The zmq-address-pub configuration variable contains the address used by the instance for sending messages, e.g. tcp://*:1234. The zmq-address-sub variable contains a comma-separated list of addresses to listen on, e.g. tcp://localhost:1234, tcp://192.168.1.1:2345.

6.3.6. Hooks writing tips

6.3.6.1. Reminder

You should never use the entity.foo = 42 notation to update an entity. It will not do what you expect (updating the database). Instead, use the cw_set() method or direct access to entity’s cw_edited attribute if you’re writing a hook for ‘before_add_entity’ or ‘before_update_entity’ event.

6.3.6.2. How to choose between a before and an after event ?

before_* hooks give you access to the old attribute (or relation) values. You can also intercept and update edited values in the case of entity modification before they reach the database.

Else the question is: should I need to do things before or after the actual modification ? If the answer is “it doesn’t matter”, use an ‘after’ event.

6.3.6.3. Validation Errors

When a hook which is responsible to maintain the consistency of the data model detects an error, it must use a specific exception named ValidationError. Raising anything but a (subclass of) ValidationError is a programming error. Raising it entails aborting the current transaction.

This exception is used to convey enough information up to the user interface. Hence its constructor is different from the default Exception constructor. It accepts, positionally:

  • an entity eid (not the entity itself),

  • a dict whose keys represent attribute (or relation) names and values an end-user facing message (hence properly translated) relating the problem.

raise ValidationError(earth.eid, {'sea_level': self._cw._('too high'),
                                  'temperature': self._cw._('too hot')})

6.3.6.4. Checking for object created/deleted in the current transaction

In hooks, you can use the added_in_transaction() or deleted_in_transaction() of the session object to check if an eid has been created or deleted during the hook’s transaction.

This is useful to enable or disable some stuff if some entity is being added or deleted.

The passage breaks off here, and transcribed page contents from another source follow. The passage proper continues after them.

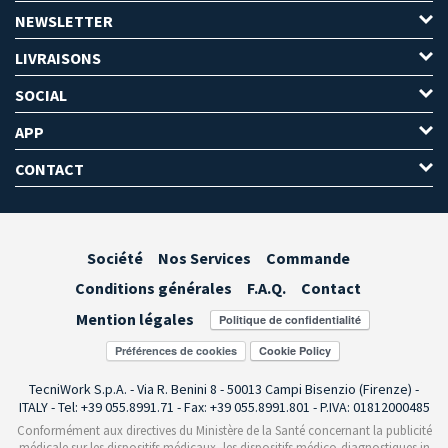
NEWSLETTER
LIVRAISONS
SOCIAL
APP
CONTACT
Société
Nos Services
Commande
Conditions générales
F.A.Q.
Contact
Mention légales
Préférences de cookies
TecniWork S.p.A. - Via R. Benini 8 - 50013 Campi Bisenzio (Firenze) -
ITALY - Tel: +39 055.8991.71 - Fax: +39 055.8991.801 - P.IVA: 01812000485
Conformément aux directives du Ministère de la Santé concernant la publicité
médicale sur les dispositifs médicaux, les dispositifs médico-diagnostiques in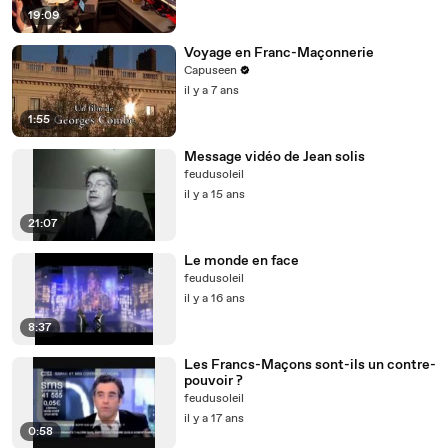
19:09
Voyage en Franc-Maçonnerie
Capuseen
il y a 7 ans
1:55
Message vidéo de Jean solis
feudusoleil
il y a 15 ans
21:07
Le monde en face
feudusoleil
il y a 16 ans
8:37
Les Francs-Maçons sont-ils un contre-
pouvoir ?
feudusoleil
il y a 17 ans
0:58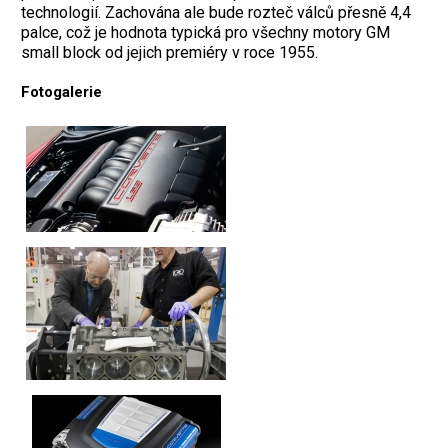
technologií. Zachována ale bude rozteč válců přesně 4,4
palce, což je hodnota typická pro všechny motory GM
small block od jejich premiéry v roce 1955.
Fotogalerie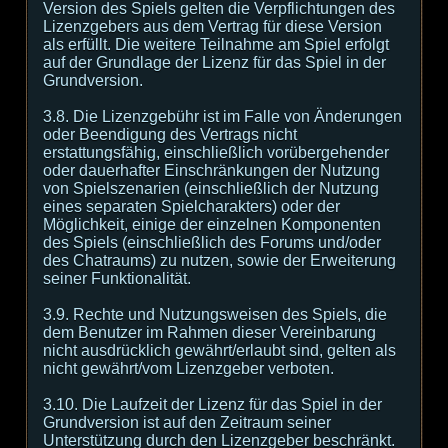
Version des Spiels gelten die Verpflichtungen des
Lizenzgebers aus dem Vertrag für diese Version
als erfüllt. Die weitere Teilnahme am Spiel erfolgt
auf der Grundlage der Lizenz für das Spiel in der
Grundversion.
3.8. Die Lizenzgebühr ist im Falle von Änderungen
oder Beendigung des Vertrags nicht
erstattungsfähig, einschließlich vorübergehender
oder dauerhafter Einschränkungen der Nutzung
von Spielszenarien (einschließlich der Nutzung
eines separaten Spielcharakters) oder der
Möglichkeit, einige der einzelnen Komponenten
des Spiels (einschließlich des Forums und/oder
des Chatraums) zu nutzen, sowie der Erweiterung
seiner Funktionalität.
3.9. Rechte und Nutzungsweisen des Spiels, die
dem Benutzer im Rahmen dieser Vereinbarung
nicht ausdrücklich gewährt/erlaubt sind, gelten als
nicht gewährt/vom Lizenzgeber verboten.
3.10. Die Laufzeit der Lizenz für das Spiel in der
Grundversion ist auf den Zeitraum seiner
Unterstützung durch den Lizenzgeber beschränkt.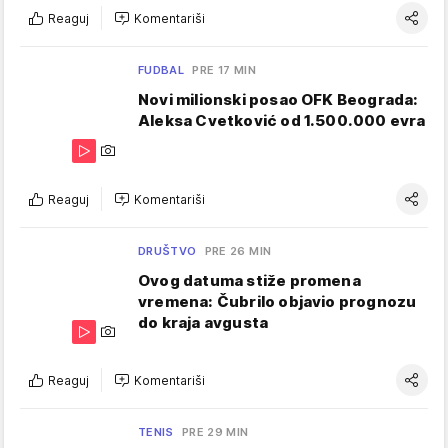
Reaguj
Komentariši
FUDBAL
PRE 17 MIN
Novi milionski posao OFK Beograda:
Aleksa Cvetković od 1.500.000 evra
Reaguj
Komentariši
DRUŠTVO
PRE 26 MIN
Ovog datuma stiže promena
vremena: Čubrilo objavio prognozu
do kraja avgusta
Reaguj
Komentariši
TENIS
PRE 29 MIN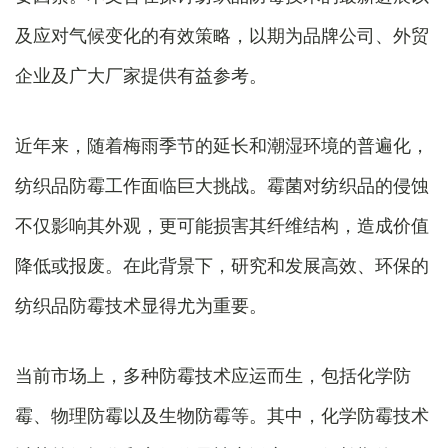
及应对气候变化的有效策略，以期为品牌公司、外贸
企业及广大厂家提供有益参考。
近年来，随着梅雨季节的延长和潮湿环境的普遍化，
纺织品防霉工作面临巨大挑战。霉菌对纺织品的侵蚀
不仅影响其外观，更可能损害其纤维结构，造成价值
降低或报废。在此背景下，研究和发展高效、环保的
纺织品防霉技术显得尤为重要。
当前市场上，多种防霉技术应运而生，包括化学防
霉、物理防霉以及生物防霉等。其中，化学防霉技术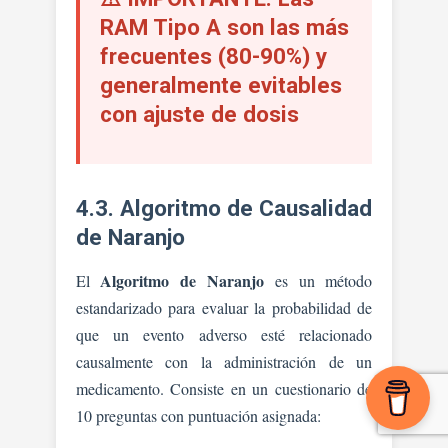
RAM Tipo A son las más
frecuentes (80-90%) y
generalmente evitables
con ajuste de dosis
4.3. Algoritmo de Causalidad
de Naranjo
Algoritmo de Naranjo
El
es un método
estandarizado para evaluar la probabilidad de
que un evento adverso esté relacionado
causalmente con la administración de un
medicamento. Consiste en un cuestionario de
10 preguntas con puntuación asignada:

if self._cw.deleted_in_transaction(self.eidto):
   return

6.3.6.5. Peculiarities of inlined relations

Relations which are defined in the schema as inlined (see Relation type for details) are inserted in the database at the same time as entity attributes.

This may have some side effect, for instance when creating an entity and setting an inlined relation in the same rql query, then at before_add_relation time, the relation will already exist in the database (it is otherwise not the case).